I put off writing a recap of last week’s SHIELD to the point that I preferred to summarize it here:
Oh noes, Skye is internalizing things too much.
Oh no, Calvin is building an evil group of super evil
OH. NO. Skye is wondering if she’s one of them, or one of THEM.
Oh, Snap, there’s another, more secret SHIELD. What?
“One of Us” felt lackluster overall. Considering my predictions of how cliché Skye’s emotions would be, following her transformation, haven’t reached the point of applying the adjective “compelling,” and the tease of May having any kind of emotional history isn’t coloring her to be any more special at kicking ass. Other than that, it was cool to see Gordon, the eyeless Inhuman, put Calvin in his place, drawing a line in the sand between true Inhumans, and freak science experiments.
Anyway, moving on to “Love in the Time of Hydra”
Ward is back
The Grant Ward fans–there’s some out there–will be pleased to see the traitor’s return in a Pulp Fiction style hold up after ordering pumpkin pancakes from Dennys, and taking a scientist hostage to help out his new friend, May’s Hydra doppelganger, with a new skin grafts operation, I suppose. The result of the operation, tragically, is Agent what’s-her-face is now unable to remove the mask, and seemed destined to be in disguise forever. To some, this wouldn’t be so bad, but maybe she’s having an existential crisis. Of course, she assumes Grant’s need of her ability to look like anyone is made from his “unfinished business” with Skye, but he clarifies the professionally of their relationship once he takes her to infiltrate into Talbot’s base of operations to recover Bakshi.

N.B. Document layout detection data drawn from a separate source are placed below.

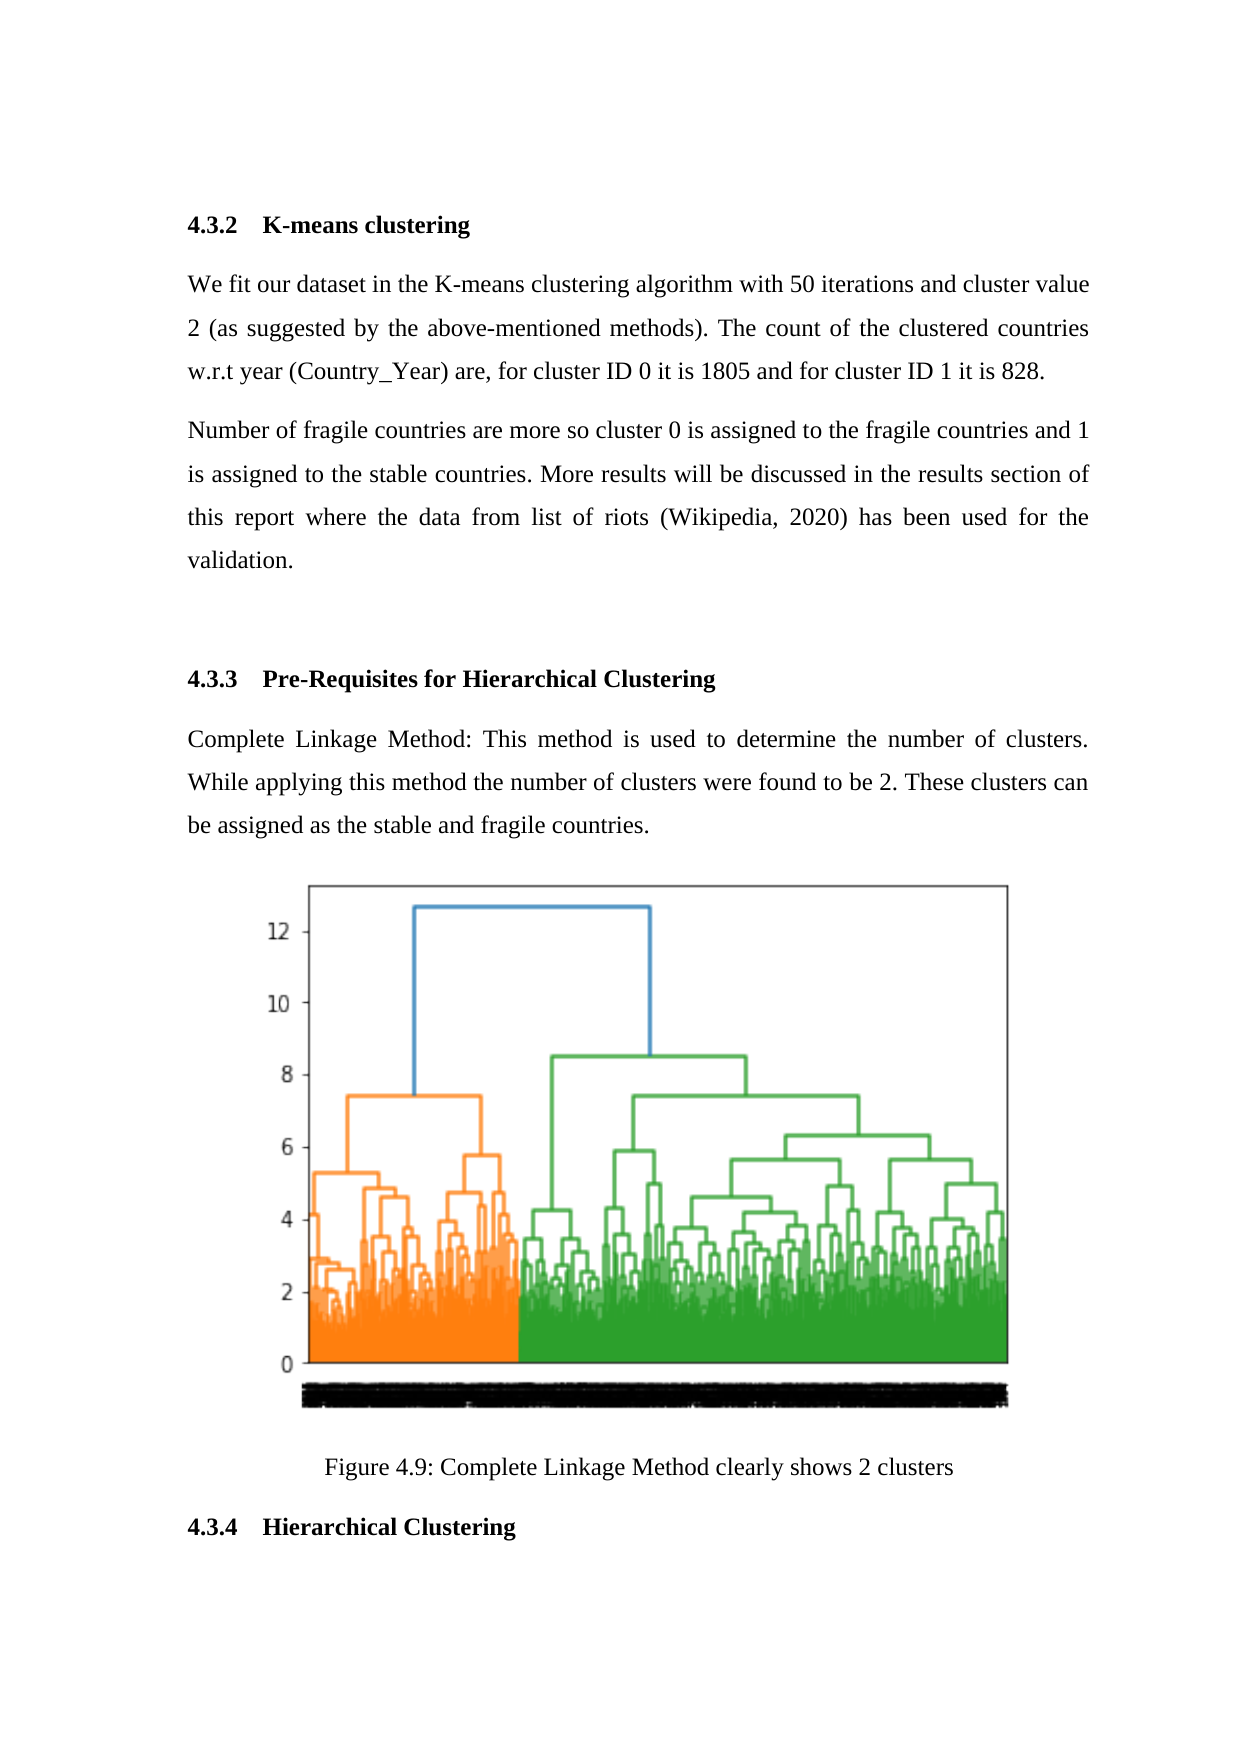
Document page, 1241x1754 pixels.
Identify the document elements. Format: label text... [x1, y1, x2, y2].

text Number of fragile countries are more so cluster 0 is assigned to the fragile countries and 1 is assigned to the stable countries. More results will be discussed in the results section of this report where the data from list of riots (Wikipedia, 2020) has been used for the validation. [187, 416, 1090, 574]
text 4.3.2 K-means clustering [187, 210, 1090, 238]
text 4.3.3 Pre-Requisites for Hierarchical Clustering [187, 664, 1090, 693]
picture [252, 870, 1026, 1422]
text We fit our dataset in the K-means clustering algorithm with 50 iterations and cluster value 2 (as suggested by the above-mentioned methods). The count of the clustered countries w.r.t year (Country_Year) are, for cluster ID 0 it is 1805 and for cluster ID 1 it is 828. [187, 269, 1090, 384]
text Complete Linkage Method: This method is used to determine the number of clusters. While applying this method the number of clusters were found to be 2. These clusters can be assigned as the stable and fragile countries. [187, 724, 1090, 839]
text Figure 4.9: Complete Linkage Method clearly shows 2 clusters [187, 1452, 1090, 1481]
text 4.3.4 Hierarchical Clustering [187, 1512, 1090, 1541]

Since Skye’s condition worsened as a result of last week’s events, May strongly advises Coulson to remove her from SHIELD altogether. With this conversation, we see that May is no longer confident in her ability to train Skye, and Coulson is unable to let go as a result of his “father figure feelings” towards her.
The Inhuman Debate: Simmons v. Fitz. Ding.
With her new wrist guards to assist the repair of her earthquake fractures, the superhuman argument continues between Fitz and Simmons, in the age old “hero or menace” conversation in reference to Bruce Banner’s Hulk. I have to say that if there are going to be conversations about the primary MCU characters outside the show, I would much more prefer ethical conversations in the way this played out rather than a simple “bring Iron Man to my daughter’s birthday party” gag. I could easily see Fitz and Simmons having a complete divide by the time the Civil War occurs in season 3, and that kind of drama is A-OK to me. Especially because the ethics of either side aren’t necessarily right or wrong. Simmons wants to help fix Skye, whereas Fitz is complacent with accepting her for what she is, considering how his own life was changed drastically after an accident, and he wasn’t all to happy with Simmon’s denial back then, either.
Mack and Bobbi’s R.E.A.L. D.E.A.L. S.H.I.E.L.D.
Meanwhile, Mac introduces Hunter to the board, helmed by Edward James Olmos, who actually refer to themselves as ” the real SHIELD.” I almost wish I made that up myself. Hunter, in disbelief that Bobbi could actually get behind their effort to remove Coulson as Director, defends Phil as a good leader, but not without jabbing at his karaoke skills first. It can’t be denied that the board of the So Real SHIELD’s presentation is true, of the lineup of casualties and sacrifices made under Coulson’s watch in order to solve the crazy alien puzzle, to the point that even Bobbi agrees that Phil has been compromised. To Hunter’s surprise, his attempt to escape proves to be a bit challenging, what with the surrounding ocean and all, revealing that there are still, in fact, remaining SHIELD Helicarriers, which, despite the results of the finale of The Winter Soldier, makes me really excited. He manages to find a way to get out of dodge however, and this REAL DEAL SHIELD board tasks Bobbi with tracking him down in less than 12 hours.
With Coulson’s actions being called into question, one has to ask, following the Inhumans introduction to this series, what is Coulson up to now? It’s certainly not just airline Twizlers. After a metaphor story with his Red Corvet, named Lola as some may remember, he takes Skye to one of Fury’s old remote safe houses to rehabilitate, with new gloves to help contain and control her power, a nod to the character Daisy Johnson, or Quake’s, gauntlets. Of course, he feels the way he handled her situation may not have been the right call, even though it was the logical thing to do, potentially foreshadowing consequences for removing Skye from the equation later on.
Between Bobbi going after Coulson’s super secret Fury documents, and Ward turning Bakshi’s own indoctrination schemes on himself, its difficult to see who is up to what. So, let’s see how they play out.